Beyond discourse, Russia has been in Séba’s horizon in the past few years, initially partnering with Aleksander Dugin in 2017, later with Yevgeny Prigozhin, and currently with the Russian government directly. All throughout those years, Russia’s far-right media (including those outlets allegedly owned by Malofeev), Dugin and his deceased daughter have written about Séba. Recently, Séba’s Russian liaisons took a turn and became more overtly connected to the Russian government. During his October 2022 visit to Moscow, he shared a panel with the Africa and Middle East special representative of the Russian Federation Mikhail Bogdanov, the president of AFRICOM Igor Morozov, and the head of Russia’s ‘aid’ agency, Yevgeny Primakov jr. RT and the Gorchakov Fund were also listed among the event’s partners. He would speak again in Moscow in March 2023, at the Duma during the Russia-Africa parliamentarian summit.

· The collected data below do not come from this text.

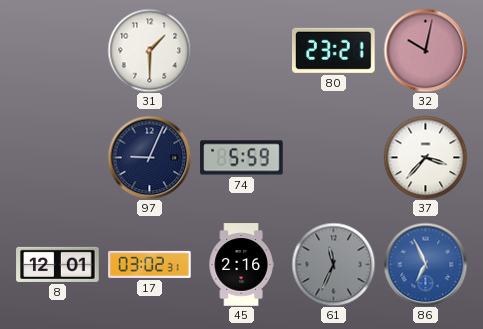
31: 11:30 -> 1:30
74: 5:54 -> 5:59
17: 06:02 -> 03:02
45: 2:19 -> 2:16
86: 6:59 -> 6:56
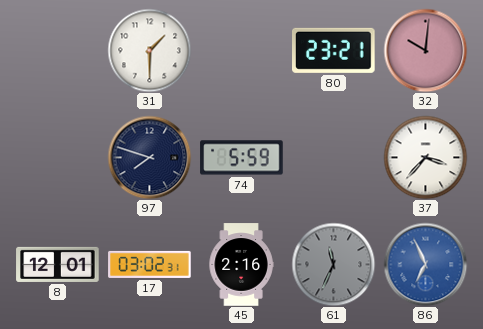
32: 10:02 -> 10:01
97: 9:04 -> 7:48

Russian messianism comes to Africa
Russia’s Africa policy draws from many sources and not only from single-minded ‘rational’ cost-benefit analysis. Indeed, with the end of the Cold War, Moscow did not abandon messianism as an element of its international relations, including in Africa, too. The Kremlin pursues its messianic ‘multipolarity’ doctrine in Africa primarily by insisting on ambitious continent-wide political initiatives, and by siding with figures donning the mantle of ‘multipolarity’. Séba’s case illustrates the fragmentation of Russian foreign policy across different actors (Dugin, Malofeev, Prigozhin, Bogdanov) as well as the role of ideological affinity for such transnational coalitions to emerge. Séba and others like him might not be proxy forces but actors whose pessimistic worldview draws them to the Kremlin and vice versa. Pan-Africanism is a normative concept and a cornerstone for international relations in the continent, most notably the African Union and the aspirations it embodies. The distortion of Pan-Africanism in service of Russia’s ambitions and of these fringe entrepreneurs is a disservice to the continent.